Che cos’è la bioeconomia circolare. Mario Bonaccorso, giornalista, blogger e direttore del cluster della bioeconomia circolare Spring, ha scelto questo titolo per la sua ultima "fatica letteraria", un saggio pubblicato da Edizioni Ambiente che si propone come "una miniera di informazioni preziose" su un modo di produrre che si fa strada in tutto il Pianeta e può portarlo sul sentiero di uno sviluppo sostenibile.
Mario Bonaccorso, partiamo dal titolo aggiungendo un punto interrogativo: cos’è questa bioeconomia circolare di cui parla?
"È un’economia che usa fonti biologiche e rinnovabili, lasciando le fonti fossili come gli idrocarburi nel sottosuolo. Nella sua declinazione circolare, questa nuova modalità di produrre beni e servizi si basa anche sul continuo riutilizzo dei materiali che consumiamo".
Qualche esempio?
"Se ne possono fare tanti, dai più semplici ai più complessi. Quando andiamo al supermercato compriamo un sacchetto compostabile che poi serve per la raccolta differenziata dei materiali organici che a loro volta vengono utilizzati per produrre biofertilizzanti e biocombustibili come il biogas o biometano. Le biomasse possono essere già oggi utilizzate per creare una vasta gamma di prodotti in vari settori: dal tessile all’industria del packaging alimentare fino a quella automobilistica, solo per citarne alcune. Con la canna da zucchero si possono per esempio produrre pneumatici, come fanno in Brasile".

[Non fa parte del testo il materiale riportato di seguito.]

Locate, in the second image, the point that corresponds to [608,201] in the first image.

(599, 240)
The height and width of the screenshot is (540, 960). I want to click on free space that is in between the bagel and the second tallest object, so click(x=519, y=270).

Ma siamo davvero pronti a convertirci alla bioeconomia?
"Ovviamente il processo sarà graduale ma è un passaggio obbligato se vogliamo davvero affrontare i problemi legati alla salvaguardia del Pianeta, ai cambiamenti climatici e alla sostenibilità del nostro modello di sviluppo economico. Le massime autorità politiche mondiali ne sono consapevoli da tempo. Non a caso, già dal 2012 l’Europa si è dotata di una prima strategia per lo sviluppo della bioeconomia, poi aggiornata negli anni successivi. Pure gli Stati Uniti si sono mossi nella stessa direzione".
E i Paesi emergenti?
"Si stanno muovendo anche loro. Anzi, purtroppo oggi l’Europa rischia di perdere terreno rispetto a paesi come Cina, Brasile e gli stessi Stati Uniti, dopo essere stata in passato all’avanguardia nell’utilizzo di fonti biologiche e nello sviluppo delle biotecnologie industriali. Mi rammarico che nel Pnrr non vi sia traccia di questi temi. Idem per l’agenda Dragh"i.

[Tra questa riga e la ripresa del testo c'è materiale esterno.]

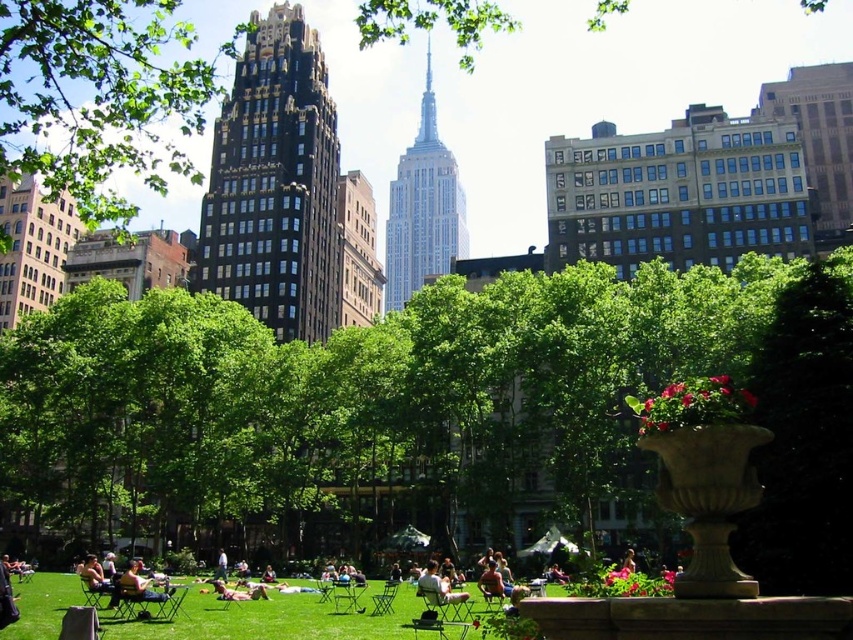
Which is below, light brown wooden chair at center or light brown wooden chair at lower left?

Positioned lower is light brown wooden chair at center.

Is light brown wooden chair at center above light brown wooden chair at lower left?

No, light brown wooden chair at center is not above light brown wooden chair at lower left.

Measure the distance between point (x=445, y=586) and camera.

204.50 feet

Find the location of `light brown wooden chair at center`. light brown wooden chair at center is located at coordinates (437, 586).

Between green leafy tree at left and light brown wooden chair at lower center, which one has more height?

green leafy tree at left

Which of these two, green leafy tree at left or light brown wooden chair at lower center, stands shorter?

light brown wooden chair at lower center

Locate an element on the screen. The image size is (853, 640). green leafy tree at left is located at coordinates (99, 97).

Measure the distance from green grass at center to light brown wooden chair at lower left.

green grass at center is 21.28 feet away from light brown wooden chair at lower left.

Consider the image. Is the position of green grass at center less distant than that of light brown wooden chair at lower left?

Yes.

Which is behind, point (416, 604) or point (134, 588)?

The point (416, 604) is behind.

Find the location of `green grass at center`. green grass at center is located at coordinates (273, 618).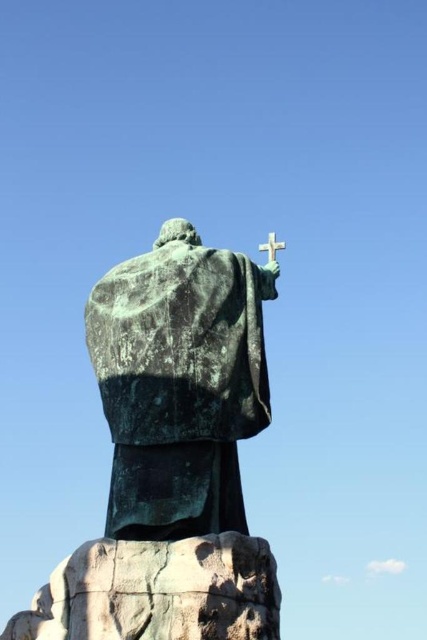
You are standing in front of the statue and want to place two markers on the ground at the coordinates point (236,424) and point (269,259). Which marker will be closer to the statue?

Result: Point (236,424) is in front of point (269,259), so the marker at point (236,424) will be closer to the statue.

You are standing in front of a statue and a cross in the background. The statue is made of green patina metal and holds the cross. From your perspective, which object is closer to you, the green patina statue at center or the white matte cross at upper center?

The green patina statue at center is closer to you because it is in front of the white matte cross at upper center.

You are an art conservator assessing the statue and cross. Which object is wider, the green patina statue at center or the white matte cross at upper center?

Di recente l’amministratore delegato di Eni, Claudio De Scalzi, ha attaccato l’ideologia green dell’Unione Europea. Cosa ne pensa?
"Mi sembra che Eni sia un’azienda in prima linea nello sviluppo delle bioraffinerie, da Porto Marghera a Gela fino a Livorno. Oggi la nuova frontiera della bioeconomia è proprio nella chimica, dopo che ne abbiamo già visto gli effetti nella farmaceutica. In questo senso mi sembra. Credo però che De Scalzi abbia ragione nel criticare la scelta di favorire solo l’elettrificazione a discapito dei biocarburanti avanzati".
In Italia a che punto siamo?
"Anche in questo caso devo dire con rammarico che, come per l’Europa intera, abbiamo perso un po’ di terreno. E pensare che negli anni ’80 eravamo pionieri, grazie alla Montedison di Gardini dove è nata Novamont, oggi leader mondiale nel mercato delle bioplastiche. A quel tempo persino gli Stati Uniti ci prendevano a esempio".